普段目にしている広告の中には、実は心理学の要素が数多く用いられています。心理学と広告効果は密接に関係しており、優れた広告戦略を行うためには、受け手側の感情を読み、アクションを起こすように誘導する力が必要となります。今回は、広告戦略に活用できる5つの心理効果を通し、ターゲットの態度変容を促す事例をご紹介します。

繰り返すことにより効果を高める「ザイアンス効果」

テレビCMやWEB動画広告、または電車広告などで同じクリエイティブが繰り返し流れていて、最初は無意識に見ていても、何度か見るうちにその広告や商品を認識して、いつの間にか好感を持っていることはないでしょうか。この心理的現象が「ザイアンス効果」です。人は、接触回数が増えるにつれて、その対象に親近感や好意が増加していくとの論文結果が発表され、広く知られるようになりました。

 そのため、すでに知名度が高い商品やブランドでさえ、大金を投じて繰り返して宣伝活動を行うのは、売り上げは品質の良し悪しだけに左右されるものではなく、人間の購買心理を踏まえた広告戦略により結果に大きく差がつくと心得ているからに他なりません。

憧れの人と同じという願望を刺激する「モデリング理論」

人は、自分の周りの誰かを手本にしながら成長する。このことをモデリング理論と言われています。尊敬している人や成功者を手本としてファッションや髪型、使っているアイテムなどを取り入れたことは皆さんにも経験はあると思います。このような理論を活用して広告効果を上げているのがタイアップ広告です。

単に商品を紹介するだけではなく、人の持つ「〇〇になりたい」という願望を呼び起こすことこそが、セールスを強力に後押しすることにつながるのです。

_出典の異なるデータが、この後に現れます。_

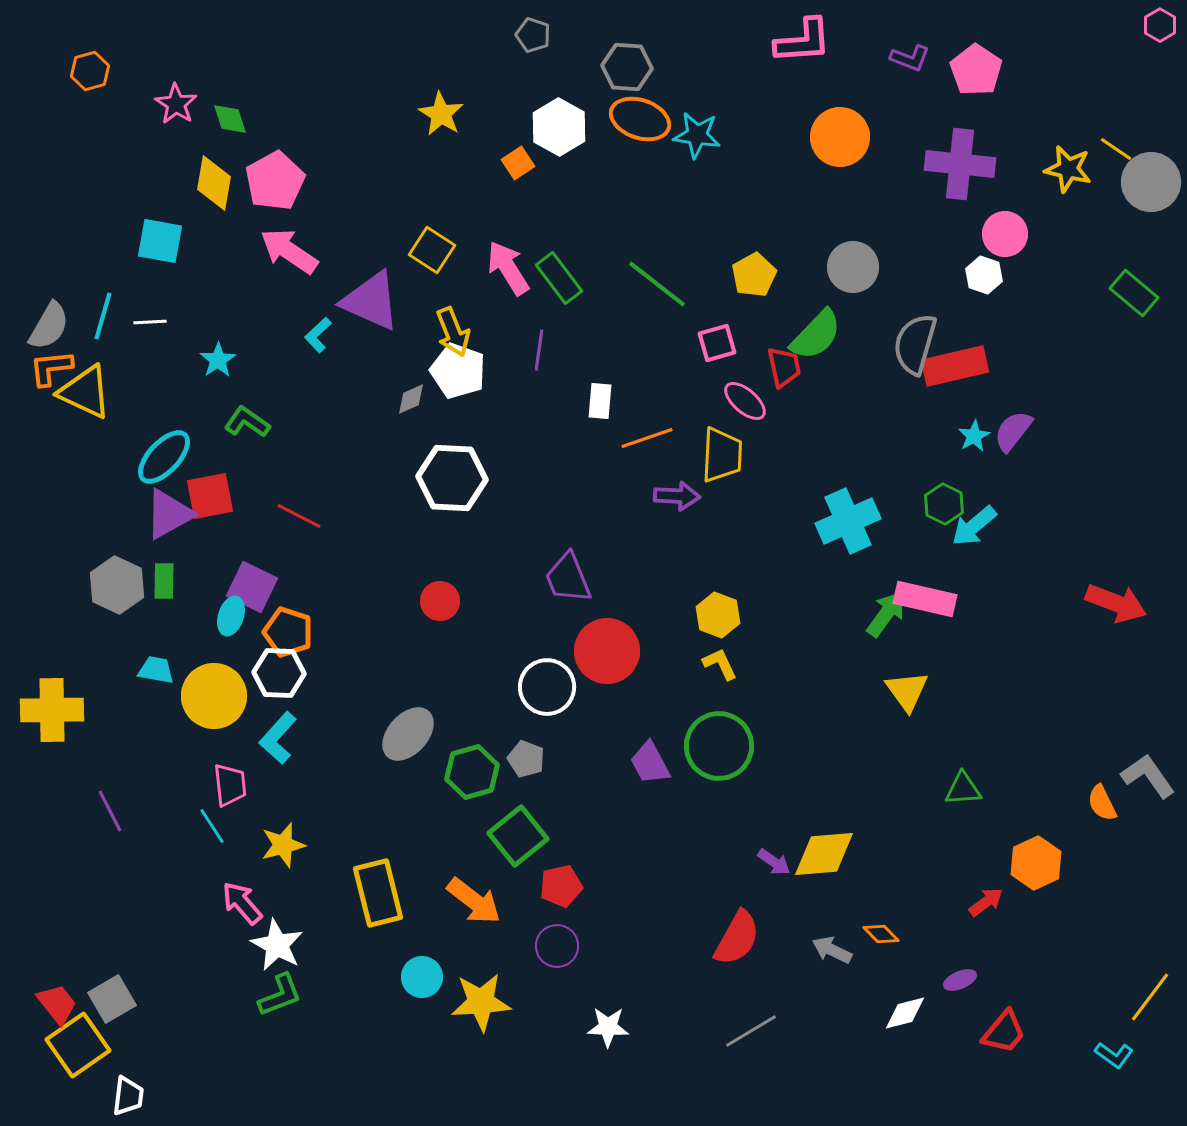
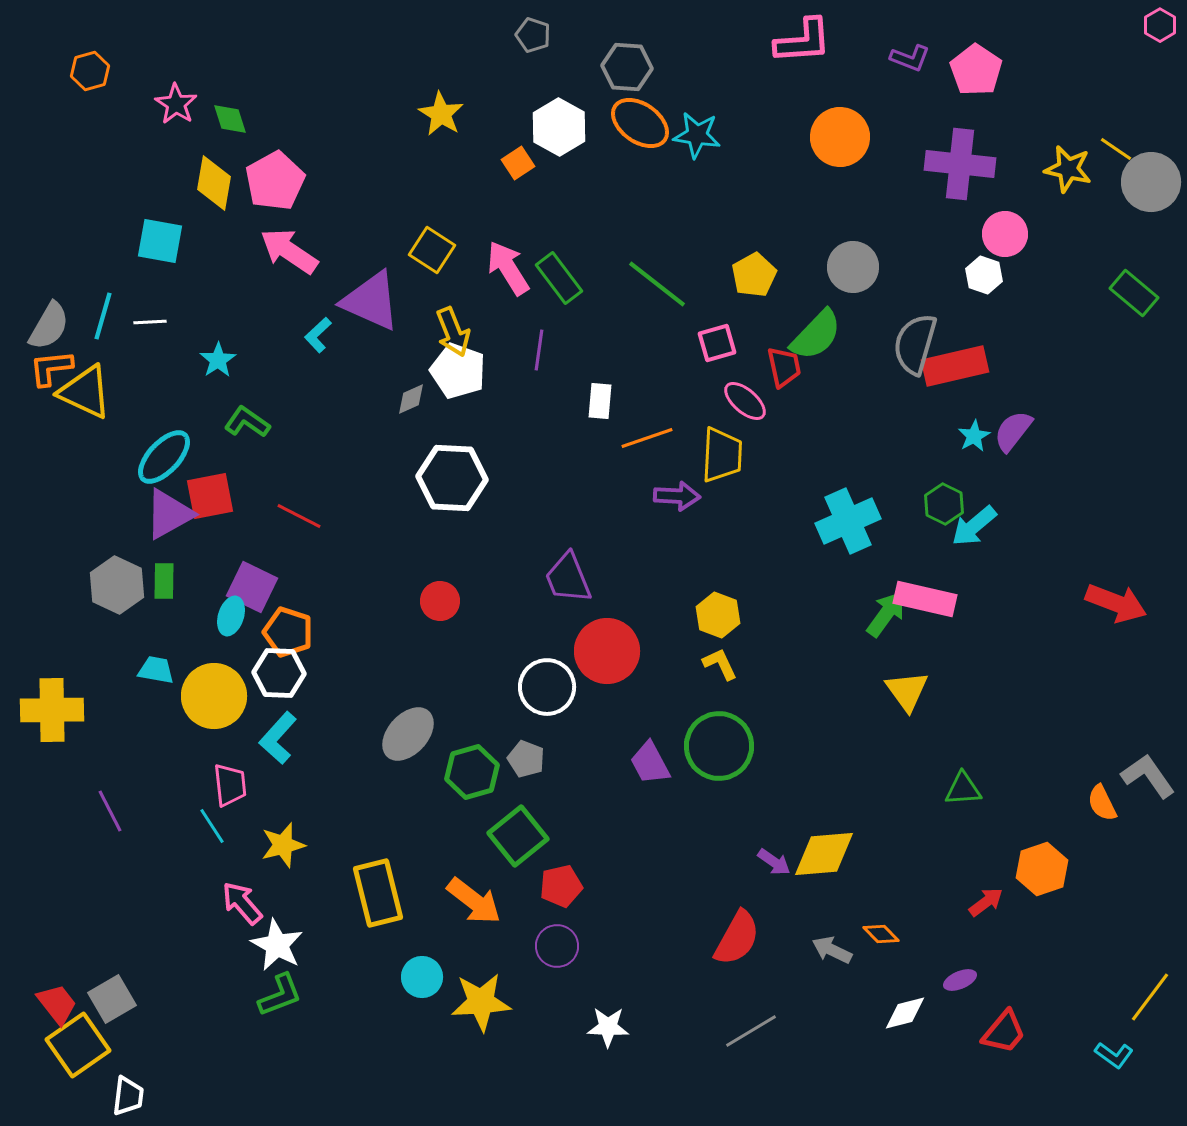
orange ellipse at (640, 119): moved 4 px down; rotated 16 degrees clockwise
orange hexagon at (1036, 863): moved 6 px right, 6 px down; rotated 6 degrees clockwise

これは効きそう!という印象を利用する「プラシーボ効果」

何の効果もないはずの薬剤によって、症状の改善や副作用の出現が見られることがあり、これを「プラシーボ効果」と言います。人々は、この薬を飲めば治るという自己暗示にかかりやすく、「これは効く」と信じて飲むのと、疑いながら飲むのでは効果が変わってくるということを示しています。なので、医薬品の広告などでは、消費者が「効きそうだ」とプラスの心理になるような要素を多く取り入れています。

例えば、CGを活用して視覚的に傷跡が消えているイメージや、飛び散っているバイ菌を撃退しているイメージなどが表現されています。また、親が子どもを心配して薬を持ってきたりするCMは、消費者の感情に訴えかけて病気の回復をイメージさせます。

皆が買っているから自分も買おう「バンドワゴン効果」

人々は、メディアや広告などを通じて流行の商品やサービスを見た時「皆が使っているから自分も使おう」と同調する心理が働きます。このような心理的現象を「バンドワゴン効果」と呼びます。人は多数派意見の方が正しいことだと思い込む傾向があり、同調する消費者が増えるほどそれだけ購入判断への影響力が強まることになります。

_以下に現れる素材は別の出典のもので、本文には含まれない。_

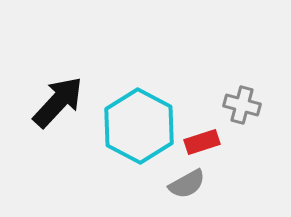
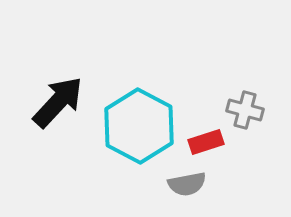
gray cross: moved 3 px right, 5 px down
red rectangle: moved 4 px right
gray semicircle: rotated 18 degrees clockwise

 例えば、「史上ナンバーワンの話題作」「日本人の4人に1人は使っている」「お客様満足度業界ナンバーワン」など多くの人が支持しているものは良いものだと思う心理を突くようなキャッチコピーでアピールすれば、商品を知らなかったり使ってなかったりすると周囲の情報に乗り遅れてしまうという心理が働き、消費者のアクションにつながります。

自分に当てはまっているかもと思わせる「バーナム効果」

広告の構成要素の中で特に重要なキャッチコピー。一方的に呼びかけかけるだけだと心理的な抵抗を生んでしまう可能性があります。企業から送られるキャッチコピーは万人に当てはまるように内容を発信しているケースが多いですが、自分に当てはまるものだと思わせる「バーナム効果」というテクニックが用いられているケースがあります。

一例ですが、「あなたは〇〇です。」と訴えかけるよりも、「私は〇〇だ。」という一人称視点のコピーの方がストーリーの登場人物、もしくは消費者自身の言葉と認識される可能性が高いです。いかにターゲットが個人的事実だと受け取ってもらえるか、自分ごと化してもらえるかということを想定しながらコピー開発を行うことが、広告効果を高める近道になるのです。

まとめ

WEB広告やテレビCM、チラシやDMなど世の中に溢れかえっている宣伝ツールの中でも情報が埋もれることなく、ターゲットの態度変容を促す心理学を活用した広告戦略で効果的にブランドや商品をアピールしていきましょう。